В хату входили все новые и новые люди. Собралось много народу и на дворе, и на улице. Пообедав на скорую руку, Василий Иванович вышел из хаты. Его обступили, начали обо всем расспрашивать. Многие знали его в лицо и здоровались с ним, как с близким знакомым.

Все затаили дыхание, когда Василий Иванович, рассказав о последних событиях, зачитал им речь товарища Сталина. Люди боялись пропустить хоть одно слово, боялись пошевелиться, чтобы не помешать другому слушать. Стояла такая тишина, что слышно было, как шелестят на ветру мелкие листики дикой груши, да в палисаднике солидно гудел шмель, перелетая с цветка на цветок, и те колыхались под ним.

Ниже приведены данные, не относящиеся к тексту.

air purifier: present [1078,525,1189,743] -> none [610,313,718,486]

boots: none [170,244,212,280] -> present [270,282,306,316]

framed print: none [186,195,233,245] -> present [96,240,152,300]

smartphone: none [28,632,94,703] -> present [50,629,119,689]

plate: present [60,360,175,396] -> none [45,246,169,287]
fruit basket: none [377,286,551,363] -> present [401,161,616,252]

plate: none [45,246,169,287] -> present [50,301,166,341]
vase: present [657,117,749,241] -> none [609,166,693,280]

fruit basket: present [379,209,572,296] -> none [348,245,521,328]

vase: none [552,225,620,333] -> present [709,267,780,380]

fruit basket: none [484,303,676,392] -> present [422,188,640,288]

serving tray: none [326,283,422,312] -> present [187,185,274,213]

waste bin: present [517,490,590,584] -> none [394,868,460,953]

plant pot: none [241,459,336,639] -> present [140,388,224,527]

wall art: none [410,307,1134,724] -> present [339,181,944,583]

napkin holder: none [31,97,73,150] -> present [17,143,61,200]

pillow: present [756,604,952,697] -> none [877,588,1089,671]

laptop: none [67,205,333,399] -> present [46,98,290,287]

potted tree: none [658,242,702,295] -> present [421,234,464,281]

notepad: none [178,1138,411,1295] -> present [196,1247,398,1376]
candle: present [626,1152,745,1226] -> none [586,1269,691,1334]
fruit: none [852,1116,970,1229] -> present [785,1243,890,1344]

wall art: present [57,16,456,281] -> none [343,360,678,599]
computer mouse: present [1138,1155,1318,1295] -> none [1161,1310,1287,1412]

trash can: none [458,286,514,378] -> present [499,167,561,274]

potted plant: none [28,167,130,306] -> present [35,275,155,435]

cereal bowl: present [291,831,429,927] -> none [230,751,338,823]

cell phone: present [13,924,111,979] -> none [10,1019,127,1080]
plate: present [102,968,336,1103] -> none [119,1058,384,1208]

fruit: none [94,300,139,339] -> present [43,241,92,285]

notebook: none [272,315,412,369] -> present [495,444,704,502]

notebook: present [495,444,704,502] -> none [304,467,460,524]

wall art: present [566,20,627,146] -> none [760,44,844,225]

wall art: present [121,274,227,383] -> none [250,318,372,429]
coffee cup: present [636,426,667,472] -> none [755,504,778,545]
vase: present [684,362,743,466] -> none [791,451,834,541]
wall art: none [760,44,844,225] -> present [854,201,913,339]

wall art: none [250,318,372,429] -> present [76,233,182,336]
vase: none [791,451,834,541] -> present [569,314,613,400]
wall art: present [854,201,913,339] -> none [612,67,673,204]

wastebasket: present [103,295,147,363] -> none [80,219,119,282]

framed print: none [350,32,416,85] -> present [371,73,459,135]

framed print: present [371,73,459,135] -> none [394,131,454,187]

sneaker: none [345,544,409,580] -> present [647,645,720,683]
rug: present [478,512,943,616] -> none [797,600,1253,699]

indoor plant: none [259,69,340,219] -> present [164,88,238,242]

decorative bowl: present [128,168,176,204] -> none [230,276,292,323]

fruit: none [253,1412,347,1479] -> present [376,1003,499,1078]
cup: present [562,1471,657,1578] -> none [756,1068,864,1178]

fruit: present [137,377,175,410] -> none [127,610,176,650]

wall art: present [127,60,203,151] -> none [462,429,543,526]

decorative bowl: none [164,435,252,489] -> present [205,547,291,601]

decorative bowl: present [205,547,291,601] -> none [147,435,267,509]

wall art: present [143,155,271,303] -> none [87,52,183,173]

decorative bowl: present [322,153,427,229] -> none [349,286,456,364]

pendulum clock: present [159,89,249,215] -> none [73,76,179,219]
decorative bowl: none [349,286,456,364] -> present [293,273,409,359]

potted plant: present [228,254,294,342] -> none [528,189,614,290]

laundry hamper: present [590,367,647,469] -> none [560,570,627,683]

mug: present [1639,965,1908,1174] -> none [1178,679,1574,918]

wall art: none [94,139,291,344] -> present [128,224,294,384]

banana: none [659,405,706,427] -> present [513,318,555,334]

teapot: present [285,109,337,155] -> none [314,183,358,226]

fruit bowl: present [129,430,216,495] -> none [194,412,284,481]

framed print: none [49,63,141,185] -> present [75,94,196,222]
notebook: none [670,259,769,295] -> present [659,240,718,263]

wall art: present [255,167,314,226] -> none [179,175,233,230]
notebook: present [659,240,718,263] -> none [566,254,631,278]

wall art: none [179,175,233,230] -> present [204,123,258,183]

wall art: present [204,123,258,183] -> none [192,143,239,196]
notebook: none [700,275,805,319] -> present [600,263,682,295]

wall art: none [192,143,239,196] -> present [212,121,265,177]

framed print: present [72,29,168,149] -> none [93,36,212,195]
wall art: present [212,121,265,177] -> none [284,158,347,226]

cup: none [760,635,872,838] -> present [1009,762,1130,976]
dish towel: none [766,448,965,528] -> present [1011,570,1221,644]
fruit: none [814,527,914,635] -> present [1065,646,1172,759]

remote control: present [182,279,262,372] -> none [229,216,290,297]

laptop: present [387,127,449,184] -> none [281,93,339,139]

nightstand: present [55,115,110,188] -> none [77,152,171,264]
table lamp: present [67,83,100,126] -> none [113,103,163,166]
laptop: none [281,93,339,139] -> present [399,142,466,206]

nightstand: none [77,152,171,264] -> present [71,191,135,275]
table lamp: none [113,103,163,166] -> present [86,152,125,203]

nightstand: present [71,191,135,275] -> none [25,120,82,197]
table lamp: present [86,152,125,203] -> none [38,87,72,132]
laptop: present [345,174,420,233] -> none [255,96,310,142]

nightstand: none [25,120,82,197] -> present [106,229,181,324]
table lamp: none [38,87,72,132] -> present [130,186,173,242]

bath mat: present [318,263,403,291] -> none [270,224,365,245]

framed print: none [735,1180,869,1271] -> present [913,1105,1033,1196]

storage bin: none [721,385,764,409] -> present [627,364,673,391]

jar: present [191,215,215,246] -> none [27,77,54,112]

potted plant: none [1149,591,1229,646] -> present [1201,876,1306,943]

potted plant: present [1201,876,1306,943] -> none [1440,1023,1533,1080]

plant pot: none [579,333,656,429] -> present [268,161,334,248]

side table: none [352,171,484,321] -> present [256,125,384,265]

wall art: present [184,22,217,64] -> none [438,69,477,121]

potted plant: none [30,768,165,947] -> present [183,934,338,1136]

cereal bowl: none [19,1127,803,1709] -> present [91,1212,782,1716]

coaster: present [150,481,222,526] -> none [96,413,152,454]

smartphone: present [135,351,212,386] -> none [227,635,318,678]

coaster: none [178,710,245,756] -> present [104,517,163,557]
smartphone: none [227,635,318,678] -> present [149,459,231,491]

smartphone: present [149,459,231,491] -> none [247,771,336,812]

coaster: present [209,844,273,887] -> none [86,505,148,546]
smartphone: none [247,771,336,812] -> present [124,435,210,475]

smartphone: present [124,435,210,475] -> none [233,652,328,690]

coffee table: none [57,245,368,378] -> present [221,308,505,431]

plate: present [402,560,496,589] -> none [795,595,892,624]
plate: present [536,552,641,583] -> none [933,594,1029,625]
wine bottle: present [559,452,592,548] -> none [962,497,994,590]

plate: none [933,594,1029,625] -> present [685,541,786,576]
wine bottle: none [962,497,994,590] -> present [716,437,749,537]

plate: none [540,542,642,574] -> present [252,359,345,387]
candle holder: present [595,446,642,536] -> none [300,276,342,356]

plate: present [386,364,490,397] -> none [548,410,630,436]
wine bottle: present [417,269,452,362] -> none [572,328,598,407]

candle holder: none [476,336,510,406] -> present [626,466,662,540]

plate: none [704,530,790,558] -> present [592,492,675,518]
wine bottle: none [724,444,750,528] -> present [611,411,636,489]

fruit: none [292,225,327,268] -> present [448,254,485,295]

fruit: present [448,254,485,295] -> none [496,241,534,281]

И когда Василий Иванович кончил читать, люди стояли молчаливые, сосредоточенные. Глубокое раздумье было в их глазах. Взволнованный Василий Иванович вновь заговорил:

– Братья мои! Я очень рад, что снова среди вас, что передаю вам сталинское слово! Партия и прежде посылала меня к вам… И, мне кажется, неплохо мы поработали вместе с вами… Я же помню каждое бревнышко, положенное вами в те годы. Я помню, как осушили мы болото у леса. Как впервые сеяли пшеницу. Как посылали наших делегатов в Москву на выставку… А сколько хлопцев и девчат уехали на учебу!

– Не говори, Василий Иванович, не говори…

– Да, неплохо мы поработали с вами… Партия поработала, народ! И если б не эти гады, что сейчас навалились на нас, мы такого бы с вами наделали, такие бы еще чудеса завели на наших полях, что к нам бы ездили со всего света учиться, как надо жить по-человечески, как надо работать по-большевистски. Не так ли я говорю, товарищи?

– Что правда, то правда, Василий Иванович. С большим разгоном жили, ясная была у нас задача…

– Вот и теперь партия прислала меня к вам, чтобы сказать: нет, не погибли мы, фашистов побьем, вытурим из нашей земли! И духу ихнего у нас не останется. Партия прислала меня сказать вам, что она всегда с вами, что она думает о вас, что она хлопочет, чтобы вызволить вас от этих наглых захватчиков!

– Хуже, чем захватчики, Василий Иванович!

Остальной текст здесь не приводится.